Loyter, Efraim Barukhovich
LOYTER, EFRAIM BARUKHOVICH
LOYTER, EFRAIM BARUKHOVICH (1889–1963), Russian theater director and teacher. Born in Berdichev, Loyter began his career in 1906 as a theater critic in Vilna newspapers. He also published Yiddish stories. He was close to the *Zionist-Socialist party. During World War i he was a representative in Central Russia of ekopo, the Jewish Committee to Help War Victims. Together with L. Sobol, he edited the literary anthology Yevreyskiy mir ("Jewish World," Moscow, 1918).
Loyter was one of the heads and directors of the Jewish theatrical studio of the Kiev Culture League (Kiev-Moscow, 1919–24) where with a group of actors whom he had trained he staged plays by I.L. Peretz, Shalom Aleichem, Peretz Hirshbein, and others. He studied directing in Moscow with Y. Vakhtangov and C.Y. Meyerhold. In Baku in 1924–25 he headed the Workers' Theater and the Jewish theatrical studio. In 1925–28 he was director of the State Jewish Theater of the Ukraine where he staged Purimspiel and also Vognye ("In the Fire") by M. *Daniel and Loyter; Two Kuni Lemels by A. *Goldfaden, and other works. In 1929 in Moscow together with S. *Mikhoels he established a theatrical studio, teaching there (until 1935) and also at the Teaching-Theater Center (from 1933 to 1935). From 1935 to 1941 and 1945 to 1949 he was artistic director of the Odessa Jewish Theater where he staged, among other plays, Maxim Gorky's Mother (1938) and Wandering Stars (1940) by Shalom Aleichem. Loyter also directed plays in Russian and Ukrainian. During World War ii, he was evacuated to Tashkent. During this time he staged plays in Uzbekistan (and was awarded the title of Honored Artist of the Uzbek ssr, in 1943) and Tadzhikistan. He wrote a book in Russian, Slovo na stsene I estrade ("Word on Stage and on the Boards," 1954), and an introduction to the anthology he compiled Slovo na stsene ("Word on Stage," 1958).

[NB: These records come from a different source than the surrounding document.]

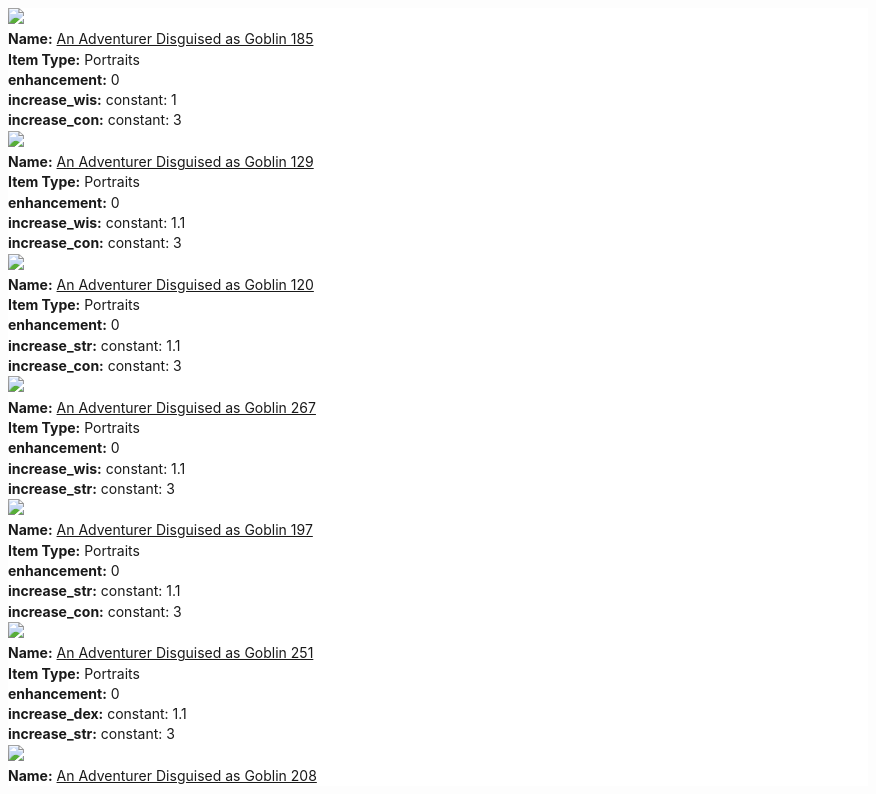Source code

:</div>
<div class="item_thumbnail">
<a href="https://mintgarden.io/nfts/nft12zc4rr5qwlzyqmcdc4ya9ecfjpez4etlh7qv0s90r0naxjcsccpqu7la4m"><img loading="lazy" src="https://assets.mainnet.mintgarden.io/thumbnails/f4557470d60d025b213b89249fdb0684298409c822608e390b6307647105036c.webp"></a>
<div><strong>Name:</strong> <a href="https://mintgarden.io/nfts/nft12zc4rr5qwlzyqmcdc4ya9ecfjpez4etlh7qv0s90r0naxjcsccpqu7la4m">An Adventurer Disguised as Goblin 185</a></div>
<div><strong>Item Type:</strong> Portraits</div>
<div><strong>enhancement:</strong> 0</div>
<div><strong>increase_wis:</strong> constant: 1</div>
<div><strong>increase_con:</strong> constant: 3</div>
</div>
<div class="item_thumbnail">
<a href="https://mintgarden.io/nfts/nft1qzu26g9vvhsg9cd5p3pvfftque7x7rgf2q64w98h9dfdxhx8f22qxhszx2"><img loading="lazy" src="https://assets.mainnet.mintgarden.io/thumbnails/454853ed4ff2023b38a8689ec90f03bd9b8582cfe96ca245d9b418bcdac3a622.webp"></a>
<div><strong>Name:</strong> <a href="https://mintgarden.io/nfts/nft1qzu26g9vvhsg9cd5p3pvfftque7x7rgf2q64w98h9dfdxhx8f22qxhszx2">An Adventurer Disguised as Goblin 129</a></div>
<div><strong>Item Type:</strong> Portraits</div>
<div><strong>enhancement:</strong> 0</div>
<div><strong>increase_wis:</strong> constant: 1.1</div>
<div><strong>increase_con:</strong> constant: 3</div>
</div>
<div class="item_thumbnail">
<a href="https://mintgarden.io/nfts/nft1jq77gxfj3wxt0gkt6gxj2x750435aqvwsyfcwdf68a7tenynfl0qfaqk38"><img loading="lazy" src="https://assets.mainnet.mintgarden.io/thumbnails/9600bc04a768142f8a96d94316b58d5a25c79290a1272b02da09f25b9edfc0f2.webp"></a>
<div><strong>Name:</strong> <a href="https://mintgarden.io/nfts/nft1jq77gxfj3wxt0gkt6gxj2x750435aqvwsyfcwdf68a7tenynfl0qfaqk38">An Adventurer Disguised as Goblin 120</a></div>
<div><strong>Item Type:</strong> Portraits</div>
<div><strong>enhancement:</strong> 0</div>
<div><strong>increase_str:</strong> constant: 1.1</div>
<div><strong>increase_con:</strong> constant: 3</div>
</div>
<div class="item_thumbnail">
<a href="https://mintgarden.io/nfts/nft148muas97ucfssjzs5qky32nnpzuxmluqn2xdga62a6qkwreqgulq3e9ly7"><img loading="lazy" src="https://assets.mainnet.mintgarden.io/thumbnails/47fd851c8262828f9227604319115c3377fe8cd210808ed9f2899b3c446f2d30.webp"></a>
<div><strong>Name:</strong> <a href="https://mintgarden.io/nfts/nft148muas97ucfssjzs5qky32nnpzuxmluqn2xdga62a6qkwreqgulq3e9ly7">An Adventurer Disguised as Goblin 267</a></div>
<div><strong>Item Type:</strong> Portraits</div>
<div><strong>enhancement:</strong> 0</div>
<div><strong>increase_wis:</strong> constant: 1.1</div>
<div><strong>increase_str:</strong> constant: 3</div>
</div>
<div class="item_thumbnail">
<a href="https://mintgarden.io/nfts/nft1jye3n2c2drjetf8xyga27yr4nrkzd9a4y26p0hdg9mqrg726graqdumdes"><img loading="lazy" src="https://assets.mainnet.mintgarden.io/thumbnails/88e5da8d32d02ef8684f5d551396ab6af39238f3d4455441213cf774d487382e.webp"></a>
<div><strong>Name:</strong> <a href="https://mintgarden.io/nfts/nft1jye3n2c2drjetf8xyga27yr4nrkzd9a4y26p0hdg9mqrg726graqdumdes">An Adventurer Disguised as Goblin 197</a></div>
<div><strong>Item Type:</strong> Portraits</div>
<div><strong>enhancement:</strong> 0</div>
<div><strong>increase_str:</strong> constant: 1.1</div>
<div><strong>increase_con:</strong> constant: 3</div>
</div>
<div class="item_thumbnail">
<a href="https://mintgarden.io/nfts/nft140uge20g6mec290ar2x8m04qnen56jqjncvh66x02we340ca9x0q8yg3d5"><img loading="lazy" src="https://assets.mainnet.mintgarden.io/thumbnails/9a3aa9118d4ce8dd421eaac25129aba1ec1deb5f62ce6e2bb28ac3fb8ba37033.webp"></a>
<div><strong>Name:</strong> <a href="https://mintgarden.io/nfts/nft140uge20g6mec290ar2x8m04qnen56jqjncvh66x02we340ca9x0q8yg3d5">An Adventurer Disguised as Goblin 251</a></div>
<div><strong>Item Type:</strong> Portraits</div>
<div><strong>enhancement:</strong> 0</div>
<div><strong>increase_dex:</strong> constant: 1.1</div>
<div><strong>increase_str:</strong> constant: 3</div>
</div>
<div class="item_thumbnail">
<a href="https://mintgarden.io/nfts/nft1j0wyenzmtzlux7vt9lsv4h5ghuf2h0lr2w29pukq74nyarpgcylsrewwjr"><img loading="lazy" src="https://assets.mainnet.mintgarden.io/thumbnails/5569dcbc12c9d2e47b70d5d34fe6c2772d82e83e2936c5c2ab8b3f530614f648.webp"></a>
<div><strong>Name:</strong> <a href="https://mintgarden.io/nfts/nft1j0wyenzmtzlux7vt9lsv4h5ghuf2h0lr2w29pukq74nyarpgcylsrewwjr">An Adventurer Disguised as Goblin 208</a></div>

His brother nachum loyter (1891–1966) was also a theatrical director. In 1919 he studied at the theater studio of the Kiev Culture League and in 1922 graduated from the State Higher Directors' Workshop. From 1925 to 1929 he was the director of the Moscow Proletcult (Proletarian Culture) Theater. From 1930 he headed the State Jewish Theater of the Ukraine in Kharkov, from 1936, the Odessa Jewish Theater, and from 1937 the Kiev Jewish Theater. From 1940 to 1957 N. Loyter worked in the Y. Kolas Belorussian Theater, first in Vitebsk, then in evacuation in Uralsk. He was awarded the title of Honored Art Worker of the Belorussian ssr in 1945 and a Stalin Prize in 1946.